所需操作 1: 关于中国融入经济全球化的文段说，中国通过积极参与国际分工与合作、吸收外国投资与扩大国际贸易带来了一系列作用。请列出"有力地促进了"之后、"使中国在国际经济与政治事务中"之前的全部作用。
所需操作 2: 根据关于中国融入经济全球化的文段，中国从哪一年起一直是仅次于美国的世界第二大外商投资东道国？
所需操作 3: 接着关于中国融入经济全球化的文段往下写。

文档片段:

---------------

(一)中国正在逐步融入经济全球化进程
过去20多年间,中国实行对外开放政策,经济从封闭走向开放,并逐步扩大开放的广度和深度,融入国际分工体系,成为经济全球化进程的主动参与者。世界银行认为中国是经济全球化进程中少数几个最大的赢家之一。中国的国际贸易规模在过去22年里扩大了约22倍,世界排名从开放之初的第32位上升到目前的第9位,年均利用外商直接投资从80年代初的不到20亿美元,上升到现在的400亿美元左右,从1993年以来一直是仅次于美国的世界第二大外商投资东道国,如今累计吸引外国直接投资已达3500亿美元。中国经济的国际化程度大大提高。中国通过积极参与国际分工与合作,吸收外国投资与扩大国际贸易,有力地促进了国内产业结构升级,创造了大量新的就业机会,推动了国内经济体制改革,提高了国民经济运行效率,增强了综合国力,使中国在国际经济与政治事务中能够发挥更大作用。

---------------

可用资料:
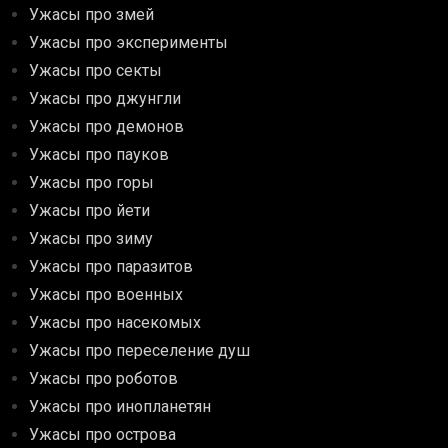
Ужасы про змей
Ужасы про эксперименты
Ужасы про секты
Ужасы про джунгли
Ужасы про демонов
Ужасы про пауков
Ужасы про горы
Ужасы про йети
Ужасы про зиму
Ужасы про паразитов
Ужасы про военных
Ужасы про насекомых
Ужасы про переселение душ
Ужасы про роботов
Ужасы про инопланетян
Ужасы про острова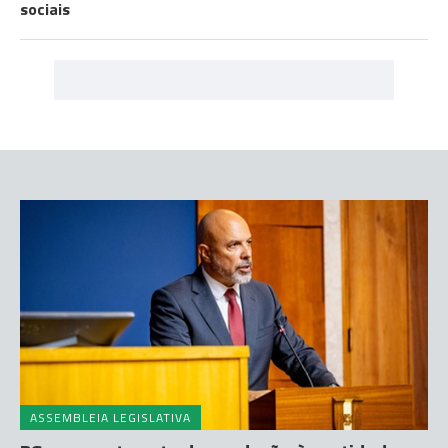
sociais
ASSEMBLEIA LEGISLATIVA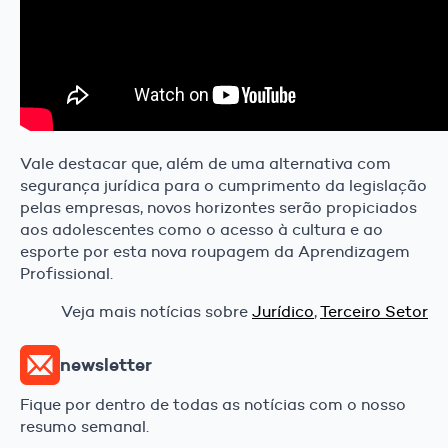
Vale destacar que, além de uma alternativa com
segurança jurídica para o cumprimento da legislação
pelas empresas, novos horizontes serão propiciados
aos adolescentes como o acesso à cultura e ao
esporte por esta nova roupagem da Aprendizagem
Profissional.
Veja mais notícias sobre
Jurídico
,
Terceiro Setor
newsletter
Fique por dentro de todas as notícias com o nosso
resumo semanal.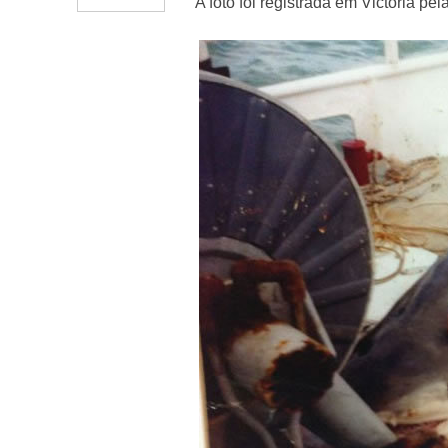
A foto foi registrada em Victoria pe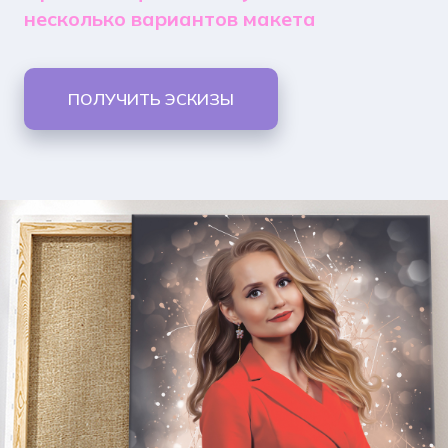
несколько вариантов макета
ПОЛУЧИТЬ ЭСКИЗЫ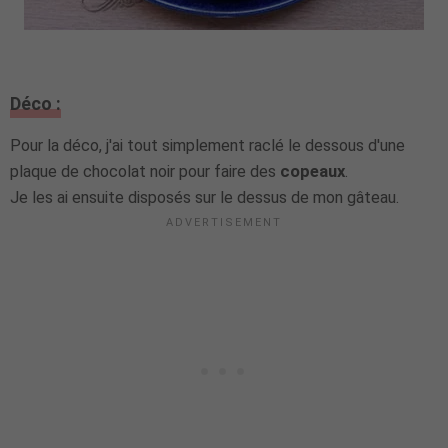
Déco :
Pour la déco, j'ai tout simplement raclé le dessous d'une
plaque de chocolat noir pour faire des
copeaux
.
Je les ai ensuite disposés sur le dessus de mon gâteau.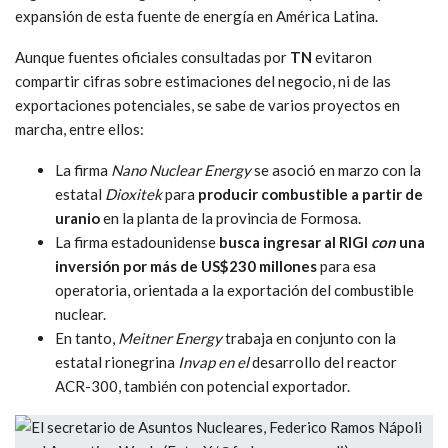
expansión de esta fuente de energía en América Latina.
Aunque fuentes oficiales consultadas por
TN
evitaron
compartir cifras sobre estimaciones del negocio, ni de las
exportaciones potenciales, se sabe de varios proyectos en
marcha, entre ellos:
La firma
Nano Nuclear Energy
se asoció en marzo con la
estatal
Dioxitek
para
producir combustible a partir de
uranio
en la planta de la provincia de Formosa.
La firma estadounidense
busca ingresar al RIGI
con
una
inversión por más de US$230 millones
para esa
operatoria, orientada a la exportación del combustible
nuclear.
En tanto,
Meitner Energy
trabaja en conjunto con la
estatal rionegrina
Invap en el
desarrollo del reactor
ACR-300, también con potencial exportador.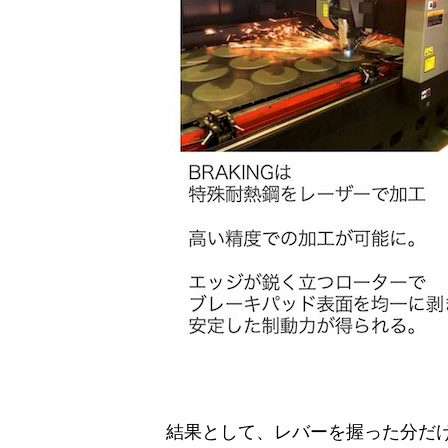
結果として、レバーを握った分だ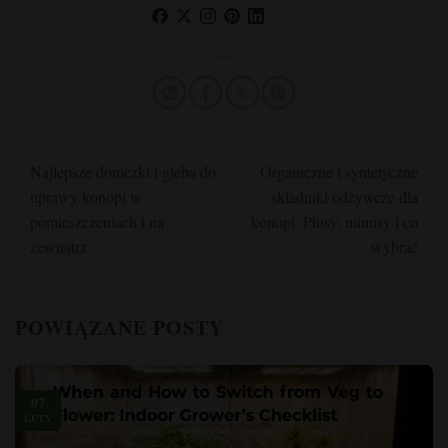
Najlepsze doniczki i gleba do
Organiczne i syntetyczne
uprawy konopi w
składniki odżywcze dla
pomieszczeniach i na
konopi: Plusy, minusy i co
zewnątrz
wybrać
POWIĄZANE POSTY
07
LUTY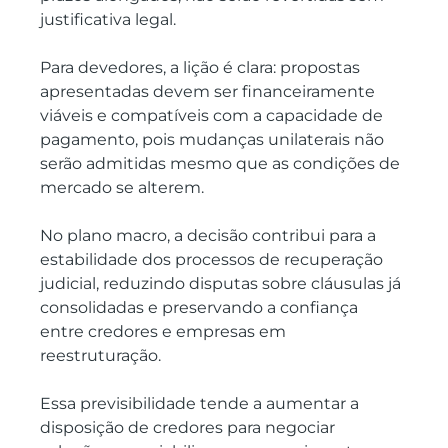
justificativa legal.
Para devedores, a lição é clara: propostas 
apresentadas devem ser financeiramente 
viáveis e compatíveis com a capacidade de 
pagamento, pois mudanças unilaterais não 
serão admitidas mesmo que as condições de 
mercado se alterem.
No plano macro, a decisão contribui para a 
estabilidade dos processos de recuperação 
judicial, reduzindo disputas sobre cláusulas já 
consolidadas e preservando a confiança 
entre credores e empresas em 
reestruturação.
Essa previsibilidade tende a aumentar a 
disposição de credores para negociar 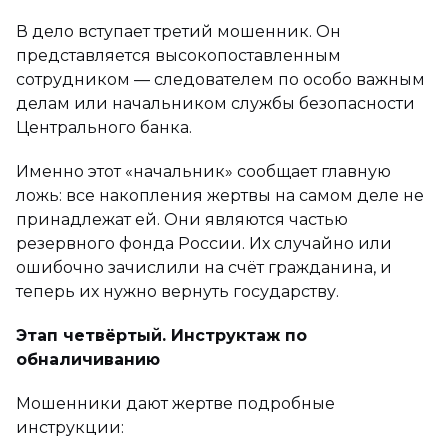
В дело вступает третий мошенник. Он
представляется высокопоставленным
сотрудником — следователем по особо важным
делам или начальником службы безопасности
Центрального банка.
Именно этот «начальник» сообщает главную
ложь: все накопления жертвы на самом деле не
принадлежат ей. Они являются частью
резервного фонда России. Их случайно или
ошибочно зачислили на счёт гражданина, и
теперь их нужно вернуть государству.
Этап четвёртый. Инструктаж по
обналичиванию
Мошенники дают жертве подробные
инструкции: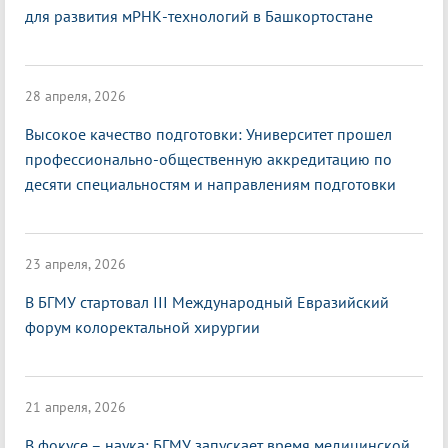
для развития мРНК-технологий в Башкортостане
28 апреля, 2026
Высокое качество подготовки: Университет прошел
профессионально-общественную аккредитацию по
десяти специальностям и направлениям подготовки
23 апреля, 2026
В БГМУ стартовал III Международный Евразийский
форум колоректальной хирургии
21 апреля, 2026
В фокусе – наука: БГМУ запускает время медицинской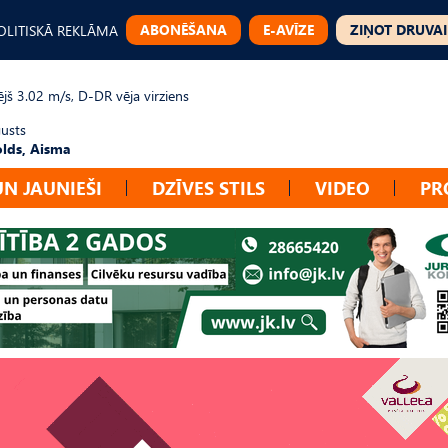
ABONĒŠANA
E-AVĪZE
ZIŅOT DRUVAI
OLITISKĀ REKLĀMA
jš 3.02 m/s, D-DR vēja virziens
gusts
lds, Aisma
UN JAUNIEŠI
DZĪVES STILS
VIDEO
PR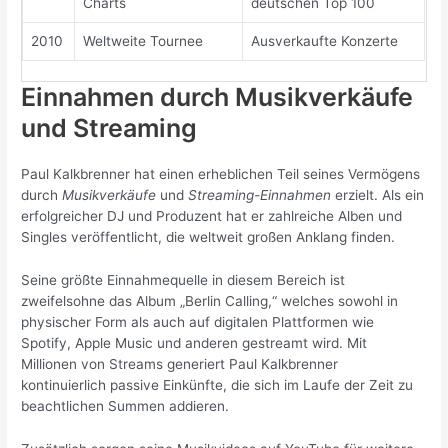
Charts
deutschen Top 100
2010
Weltweite Tournee
Ausverkaufte Konzerte
Einnahmen durch Musikverkäufe
und Streaming
Paul Kalkbrenner hat einen erheblichen Teil seines Vermögens
durch
Musikverkäufe
und
Streaming-Einnahmen
erzielt. Als ein
erfolgreicher DJ und Produzent hat er zahlreiche Alben und
Singles veröffentlicht, die weltweit großen Anklang finden.
Seine größte Einnahmequelle in diesem Bereich ist
zweifelsohne das Album „Berlin Calling,“ welches sowohl in
physischer Form als auch auf digitalen Plattformen wie
Spotify, Apple Music und anderen gestreamt wird. Mit
Millionen von Streams generiert Paul Kalkbrenner
kontinuierlich passive Einkünfte, die sich im Laufe der Zeit zu
beachtlichen Summen addieren.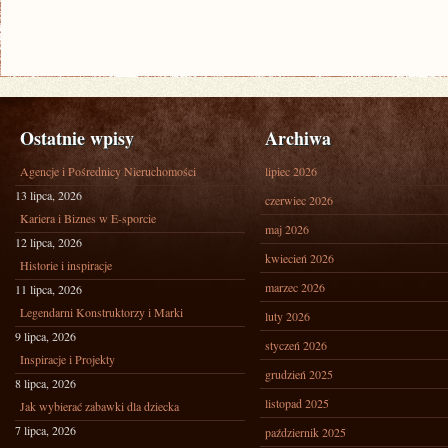
Ostatnie wpisy
Archiwa
Agencje i Pośrednicy Nieruchomości
lipiec 2026
13 lipca, 2026
czerwiec 2026
Kariera i Biznes w E-sporcie
maj 2026
12 lipca, 2026
kwiecień 2026
Historie i inspiracje
marzec 2026
11 lipca, 2026
Legendarni Konstruktorzy i Marki
luty 2026
9 lipca, 2026
styczeń 2026
Inspiracje i Projekty
grudzień 2025
8 lipca, 2026
listopad 2025
Jak wybierać zabawki dla dziecka
7 lipca, 2026
październik 2025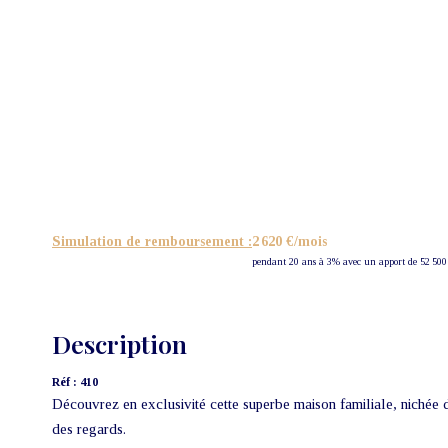
Simulation de remboursement :
2 620 €/mois
pendant 20 ans à 3% avec un apport de 52 500
Description
Réf : 410
Découvrez en exclusivité cette superbe maison familiale, nichée d
des regards.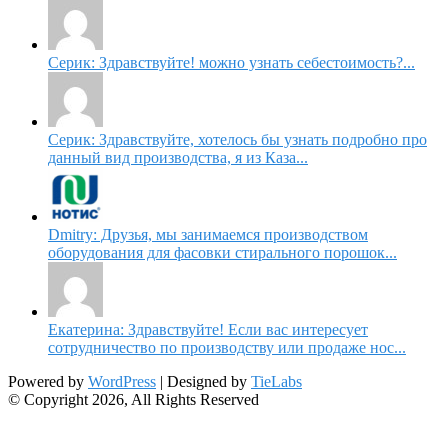
Серик: Здравствуйте! можно узнать себестоимость?...
Серик: Здравствуйте, хотелось бы узнать подробно про
данный вид производства, я из Каза...
Dmitry: Друзья, мы занимаемся производством
оборудования для фасовки стирального порошок...
Екатерина: Здравствуйте! Если вас интересует
сотрудничество по производству или продаже нос...
Powered by
WordPress
| Designed by
TieLabs
© Copyright 2026, All Rights Reserved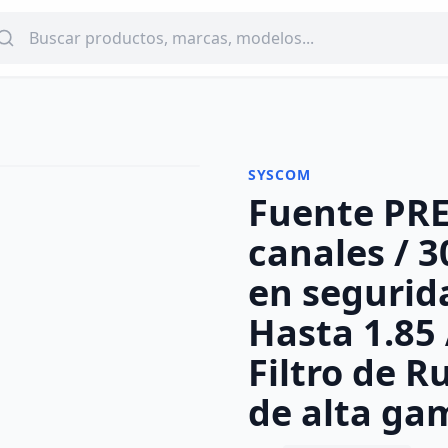
SYSCOM
Fuente PRE
-
22
%
canales / 3
en segurida
Hasta 1.85
Filtro de R
de alta ga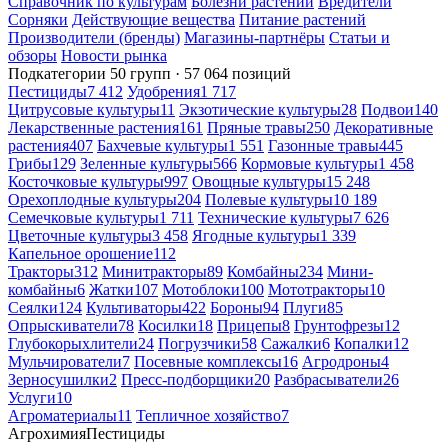
Справочник по культурам
Болезни растений
Вредители
Сорняки
Действующие вещества
Питание растений
Производители (бренды)
Магазины-партнёры
Статьи и
обзоры
Новости рынка
Подкатегории
50 групп · 57 064 позиций
Пестициды
7 412
Удобрения
1 717
Цитрусовые культуры
11
Экзотические культуры
28
Подвои
140
Лекарственные растения
161
Пряные травы
250
Декоративные
растения
407
Бахчевые культуры
1 551
Газонные травы
445
Грибы
129
Зеленные культуры
566
Кормовые культуры
1 458
Косточковые культуры
997
Овощные культуры
15 248
Орехоплодные культуры
204
Полевые культуры
10 189
Семечковые культуры
1 711
Технические культуры
7 626
Цветочные культуры
3 458
Ягодные культуры
1 339
Капельное орошение
112
Тракторы
312
Минитракторы
89
Комбайны
234
Мини-
комбайны
6
Жатки
107
Мотоблоки
100
Мототракторы
10
Сеялки
124
Культиваторы
422
Бороны
94
Плуги
85
Опрыскиватели
78
Косилки
18
Прицепы
8
Грунтофрезы
12
Глубокорыхлители
24
Погрузчики
58
Сажалки
6
Копалки
12
Мульчирователи
7
Посевные комплексы
16
Агродроны
4
Зерносушилки
2
Пресс-подборщики
20
Разбрасыватели
26
Услуги
10
Агроматериалы
11
Тепличное хозяйство
7
Агрохимия
Пестициды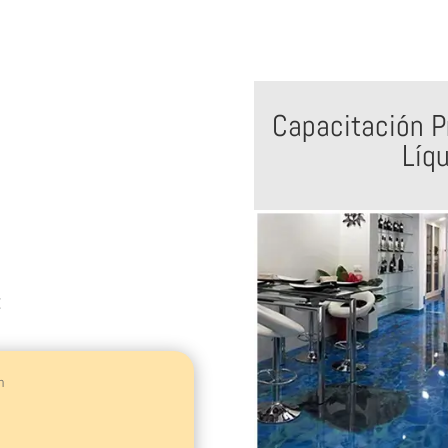
Capacitación P
Líq
:
n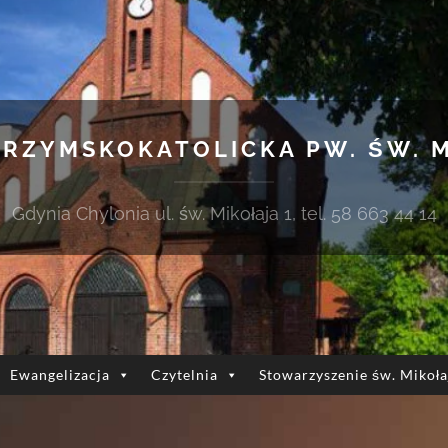
 RZYMSKOKATOLICKA PW. ŚW. 
Gdynia Chylonia ul. św. Mikołaja 1, tel. 58 663 44 14
Ewangelizacja
Czytelnia
Stowarzyszenie św. Mikoła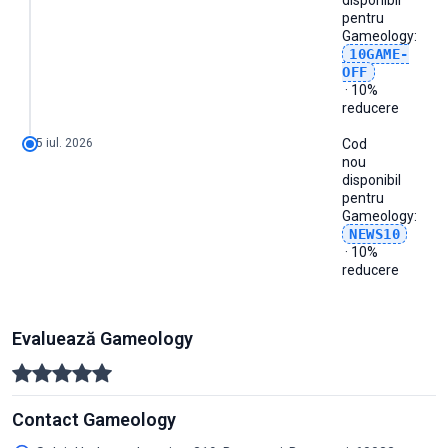
disponibil
pentru
Gameology
:
10GAME-
OFF
· 10%
reducere
5 iul. 2026
Cod
nou
disponibil
pentru
Gameology
:
NEWS10
· 10%
reducere
Evaluează Gameology
Contact Gameology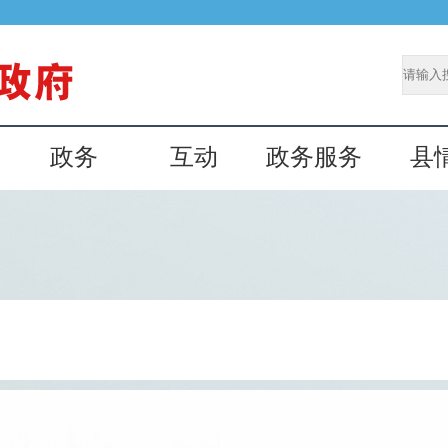
政务
互动
政务服务
县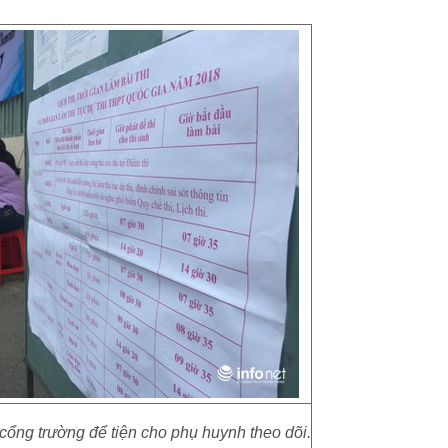
 cổng trường để tiện cho phụ huynh theo dõi.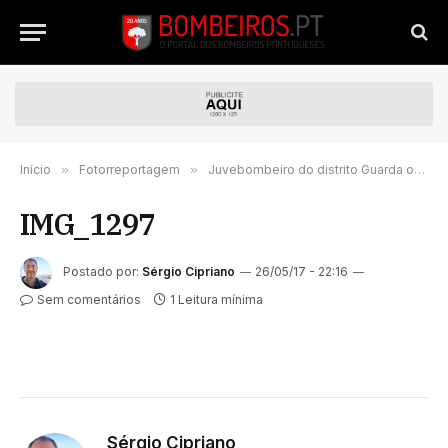
Início
»
Fotorreportagem
»
Juvebombeiro do distrito Guarda organiza acampamento
IMG_1297
Postado por:
Sérgio Cipriano
26/05/17 - 22:16
Sem comentários
1 Leitura mínima
Sérgio Cipriano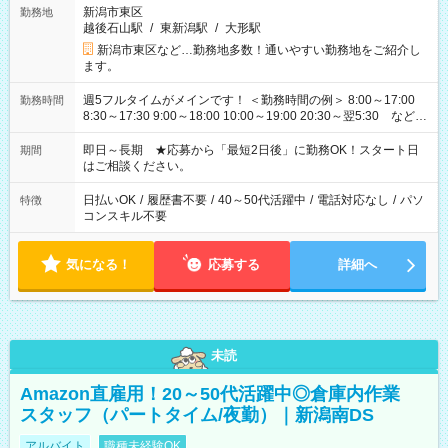
新潟市東区
勤務地
越後石山駅
/
東新潟駅
/
大形駅
新潟市東区など…勤務地多数！通いやすい勤務地をご紹介し
ます。
週5フルタイムがメインです！ ＜勤務時間の例＞ 8:00～17:00
勤務時間
8:30～17:30 9:00～18:00 10:00～19:00 20:30～翌5:30 など ★
その他にも勤務時間多数！ 日勤のみ、残業なし、交替制など
ご希望を教えてください！
即日～長期 ★応募から「最短2日後」に勤務OK！スタート日
期間
はご相談ください。
日払いOK
/
履歴書不要
/
40～50代活躍中
/
電話対応なし
/
パソ
特徴
コンスキル不要
気になる！
応募する
詳細へ
未読
Amazon直雇用！20～50代活躍中◎倉庫内作業
スタッフ（パートタイム/夜勤）｜新潟南DS
アルバイト
職種未経験OK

---------------

回答 1:
促进了国内产业结构升级
创造了大量新的就业机会
推动了国内经济体制改革
提高了国民经济运行效率
增强了综合国力

回答 2: 1993年。

回答 3:
中国之所以在经济全球化中赢得主动,是因为中国政府从本国的比较优势出发,制定了正确的对外开放战略,并一以贯之地加以实施。总体而言,中国的比较优势主要是其低廉的劳动力与土地,成体系的制造业基础和潜在的巨大市场规模;比较劣势则主要是一些重要技术开发能力弱、某些自然资源相对匮乏和经济体制中存在的缺陷。中国并行地在汽车、石化等“制高点”领域实行:进口替代”战略和在劳动密集型部门实行“出口导向”战略。这两种战略的同时实施,使中国避免了其他单纯实行“进口替代”战略的发展中国家所出现的国际收支严重失衡恶果。为了克服体制上与国际规则不接轨的劣势,中国在经济特区、开发区等局部地区率先实行与国际接轨的体制和优惠政策,这种局部突破的策略有效地促进了吸引外资与国际贸易的扩大。
上述开放战略虽取得了巨大成功,但其成本也相当高。例如,汽车、石化等“制高点”产业由于长期受到过度保护,其国际竞争力一直较低;出口导向部门具有“大进大出”的特点,与国内经济联系少,对国内经济的带动作用有限;国内市场的部门分割与地方保护现象普遍存在,大国经济的优势难以发挥;不同所有制企业之间在税收、市场准入、投融资等诸多方面存在着普遍的差别待遇,严重影响了市场的公平竞争,等等。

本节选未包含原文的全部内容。